Deakin University construction expert says BIM education strategy critical to meet construction skills shortage
Deakin University construction expert Dr. M Reza Hosseini is calling for Australia to introduce a common tertiary education strategy to meet increasing industry demands for expertise in Building Information Modelling (BIM).
Reza says BIM goes beyond 3D design and is critical to improving building efficiency, serving as a tool that connects architects, building contractors and owners. However, there is currently no integrated plan across Australia’s tertiary sector to guide a universal curriculum in the core knowledge, skills and abilities relating to BIM.
“A large proportion of Australian companies are using BIM now and we expect it’s only a matter of time before it’s used even more widely. So demand for associated skilled professionals is predicted to increase substantially,” says Reza.

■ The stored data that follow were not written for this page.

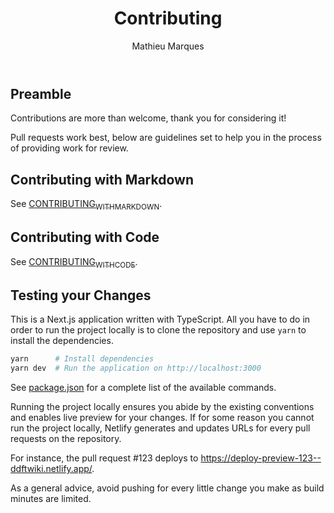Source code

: #+TITLE: Contributing
#+AUTHOR: Mathieu Marques

** Preamble

Contributions are more than welcome, thank you for considering it!

Pull requests work best, below are guidelines set to help you in the process of
providing work for review.

** Contributing with Markdown

See [[./CONTRIBUTING_WITH_MARKDOWN.org][CONTRIBUTING_WITH_MARKDOWN]].

** Contributing with Code

See [[./CONTRIBUTING_WITH_CODE.org][CONTRIBUTING_WITH_CODE]].

** Testing your Changes

This is a Next.js application written with TypeScript. All you have to do in
order to run the project locally is to clone the repository and use =yarn= to
install the dependencies.

#+BEGIN_SRC sh
yarn      # Install dependencies
yarn dev  # Run the application on http://localhost:3000
#+END_SRC

See [[./package.json][package.json]] for a complete list of the available
commands.

Running the project locally ensures you abide by the existing conventions and
enables live preview for your changes. If for some reason you cannot run the
project locally, Netlify generates and updates URLs for every pull requests on
the repository.

For instance, the pull request #123 deploys to
[[https://deploy-preview-123--ddftwiki.netlify.app/]].

As a general advice, avoid pushing for every little change you make as build
minutes are limited.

At Deakin, two new units focusing on BIM were introduced into construction management courses last year – Introduction to Building Information Modelling for undergraduate students and Principles of Building Information Modelling for postgraduates. The School of Architecture and Built Environment is also developing a ‘BIM at Deakin’ online resource with information for staff and students in this field.
However, Reza says an overarching framework is needed to make sure the units and curriculum align across institutions. This is already the case for other construction units, with relevant course accreditation through bodies such as the Royal Institution of Chartered Surveyors and the Australian Institute of Quantity Surveyors.
“Last year the Australasian Procurement and Construction Council and the Australian Construction Industry Forum released a BIM Knowledge and Skills Framework for industry and we need to extend it to the tertiary sector,” says Reza.
“The community of BIM practitioners, educators and service users in Australia need to address the disparity in BIM education and converge towards a consistent policy approach.”
Reza is hoping this can be done by bringing together a group of academics from different Australian universities to develop such a framework. He is already part of developing a similar project in the US and one is also being established in the UK.
Embracing BIM could be a crucial way Australia’s construction industry can make important efficiency gains needed to reduce a reported 30% wastage due to issues including poor communication between architects, engineers and contractors, changes to budgets and timelines, and fixing defective work.
“All this points to the fact that the way we build must be made more efficient. Modern methods such as off-site construction offer a way forward, but whatever the process improvement adopted, BIM will lie at the heart of the efficiency gains,” says Reza.
“BIM has the potential to revolutionise the Australian construction sector and is transforming the process by which buildings and infrastructure are designed, constructed and maintained.”